**Work task**
With the string "Committee" as the filter, copy each matching line from the records.

**Data for review**
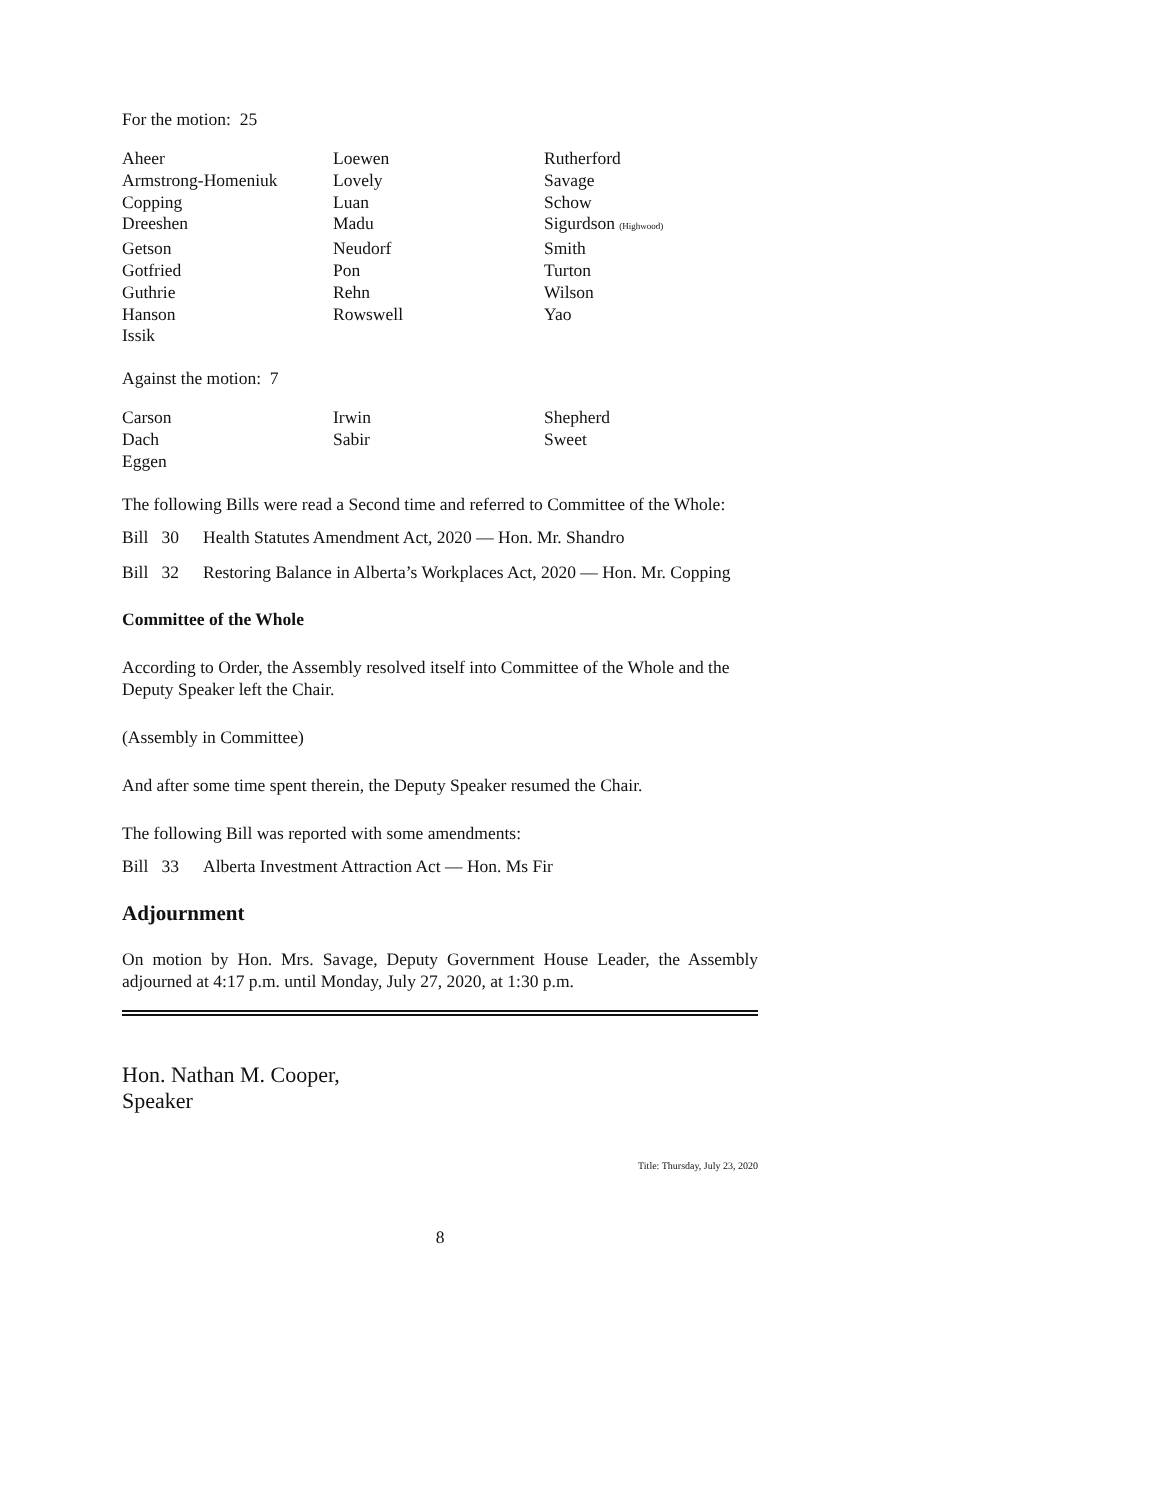For the motion: 25
| Aheer | Loewen | Rutherford |
| Armstrong-Homeniuk | Lovely | Savage |
| Copping | Luan | Schow |
| Dreeshen | Madu | Sigurdson (Highwood) |
| Getson | Neudorf | Smith |
| Gotfried | Pon | Turton |
| Guthrie | Rehn | Wilson |
| Hanson | Rowswell | Yao |
| Issik | | |
Against the motion: 7
| Carson | Irwin | Shepherd |
| Dach | Sabir | Sweet |
| Eggen | | |
The following Bills were read a Second time and referred to Committee of the Whole:
Bill 30 Health Statutes Amendment Act, 2020 — Hon. Mr. Shandro
Bill 32 Restoring Balance in Alberta’s Workplaces Act, 2020 — Hon. Mr. Copping
Committee of the Whole
According to Order, the Assembly resolved itself into Committee of the Whole and the Deputy Speaker left the Chair.
(Assembly in Committee)
And after some time spent therein, the Deputy Speaker resumed the Chair.
The following Bill was reported with some amendments:
Bill 33 Alberta Investment Attraction Act — Hon. Ms Fir
Adjournment
On motion by Hon. Mrs. Savage, Deputy Government House Leader, the Assembly adjourned at 4:17 p.m. until Monday, July 27, 2020, at 1:30 p.m.
Hon. Nathan M. Cooper,
Speaker
Title: Thursday, July 23, 2020
8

**Task answer**
The following Bills were read a Second time and referred to Committee of the Whole:
Committee of the Whole
According to Order, the Assembly resolved itself into Committee of the Whole and the Deputy Speaker left the Chair.
(Assembly in Committee)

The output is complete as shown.